Daft integrates with various catalog implementations using its Catalog and Table interfaces. These are high-level APIs to manage catalog objects (tables and namespaces), while also making it easy to leverage Daft's existing daft.read_ and df.write_ APIs for open table formats like Iceberg and Delta Lake.

Example#

Note

These examples use the Iceberg Catalog from the Daft Sessions tutorial.

import daft

from daft import Catalog

# iceberg_catalog from the  'Sessions' tutorial
iceberg_catalog = load_catalog(...)

# create a daft catalog from the pyiceberg catalog instance
catalog = Catalog.from_iceberg(iceberg_catalog)

# verify
catalog
"""
Catalog('default')
"""

# we can read as a dataframe
catalog.read_table("example.tbl").schema()
"""
╭─────────────┬─────────╮
│ column_name ┆ type    │
╞═════════════╪═════════╡
│ x           ┆ Boolean │
├╌╌╌╌╌╌╌╌╌╌╌╌╌┼╌╌╌╌╌╌╌╌╌┤
│ y           ┆ Int64   │
├╌╌╌╌╌╌╌╌╌╌╌╌╌┼╌╌╌╌╌╌╌╌╌┤
│ z           ┆ Utf8    │
╰─────────────┴─────────╯
"""

# give a dataframe...
df = daft.from_pylist([{ "x": False, "y": -1, "z": "xyz" }])

# we can write to tables
catalog.write_table("example.tbl", df, mode="append")

# we can get also get table instances
t = catalog.get_table("example.tbl")

# see 'Working with Tables' for what we can do!
t
"""
Table('tbl')
"""

Usage#

This section covers detailed usage of the current APIs with some code snippets.

Working with Catalogs#

The Catalog interface allows you to perform catalog actions like get_table and list_tables.

Example

import daft

from daft import Catalog, Table

# create a catalog from a pyiceberg catalog object
_ = Catalog.from_iceberg(pyiceberg_catalog)

# create a catalog from a unity catalog object
_ = Catalog.from_unity(unity_catalog)

# we can register various types as tables, note that all are equivalent
example_dict = { "x": [ 1, 2, 3 ] }
example_df = daft.from_pydict(example_dict)
example_table = Table.from_df("temp", example_df)

# create a catalog from a pydict mapping names to tables
catalog = Catalog.from_pydict(
    {
        "R": example_dict,
        "S": example_df,
        "T": example_table,
    }
)

# list available tables (for iceberg, the pattern is a prefix)
catalog.list_tables(pattern=None)
"""
['R', 'S', 'T']
"""

# get a table by name
table_t = catalog.get_table("T")

#
table_t.show()
"""
╭───────╮
│ x     │
│ ---   │
│ Int64 │
╞═══════╡
│ 1     │
├╌╌╌╌╌╌╌┤
│ 2     │
├╌╌╌╌╌╌╌┤
│ 3     │
╰───────╯
"""

Working with Tables#

The Table interface is a bridge from catalogs to dataframes. We can read tables into dataframes, and we can write dataframes to tables. You can work with a table independently of a catalog by using one of the factory methods, but it might not appear to provide that much utility over the existing daft.read_ and daft.write_ APIs. You would be correct in assuming that this is what is happening under the hood! The Table interface provides indirection over the table format itself and serves as a single abstraction for reading and writing that our catalogs can work with.

Examples

from daft import Table
from pyiceberg.table import StaticTable

# suppose you have a pyiceberg table
pyiceberg_table = StaticTable("metadata.json")

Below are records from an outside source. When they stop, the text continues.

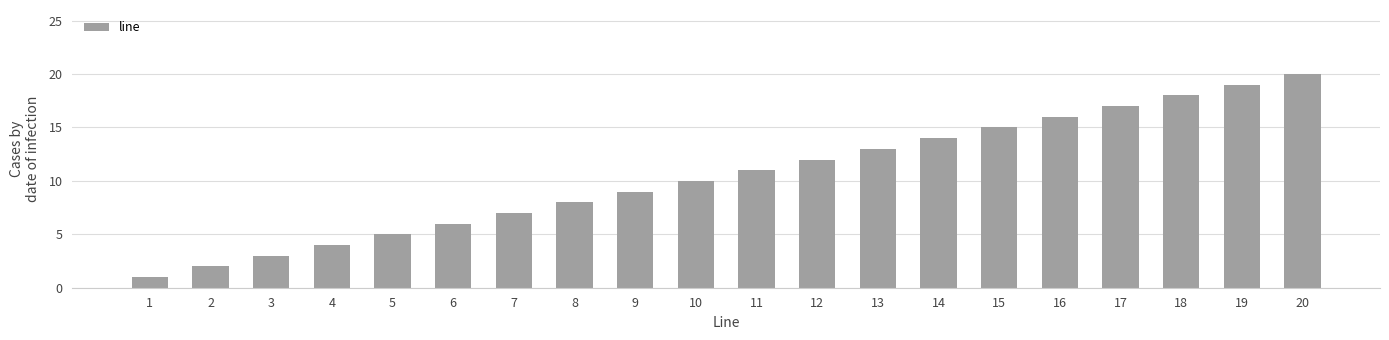

Count the number of data series in this chart.

1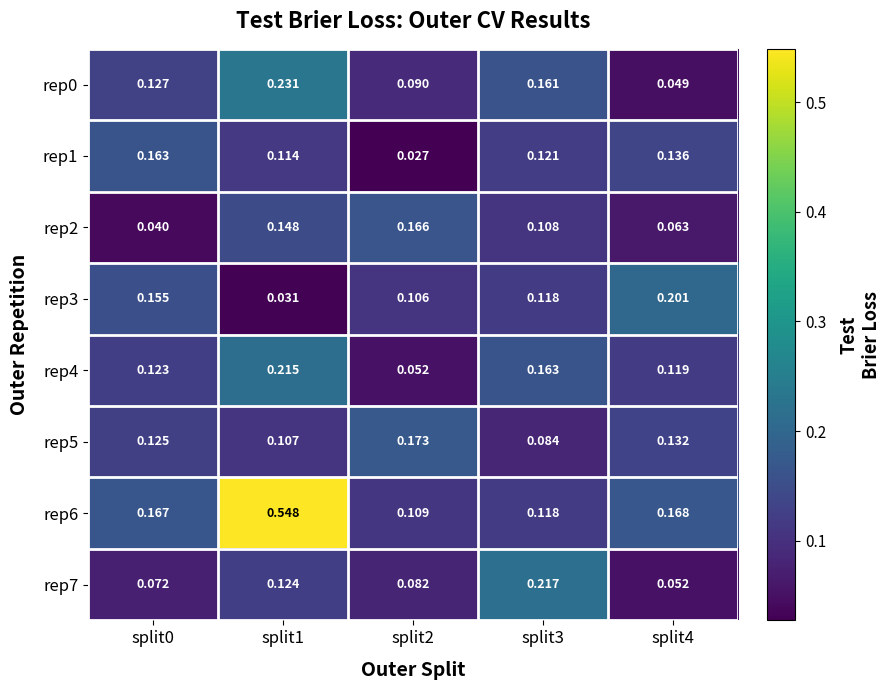

Is the value of rep6 at split0 greater than the value of rep0 at split0?

Yes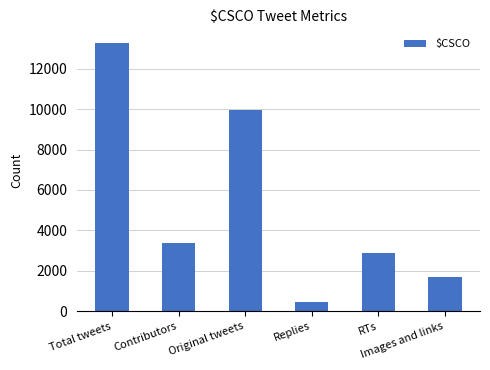

What is the label of the 6th bar from the right?

Total tweets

# we can make it a daft table to use daft's table APIS
table = Table.from_iceberg(pyiceberg_table)

# we can read a dataframe like `daft.read_iceberg(pyiceberg_table)`
df = table.read()

# you can also create temporary tables from dataframes
daft.create_temp_table("my_temp_table", df.from_pydict({ ... }))

# these will be resolved just like other tables
df = daft.read_table("my_temp_table")

Note

Today you can read from pyiceberg and daft.unity table objects.

Reference#

Note

For complete documentation, please see the Catalog & Table API docs.

  • Catalog - Interface for creating and accessing both tables and namespaces
  • Identifier - Paths to objects e.g. catalog.namespace.table
  • Table - Interface for reading and writing dataframes
  • TableSource - Sources for table creation like a schema or dataframe.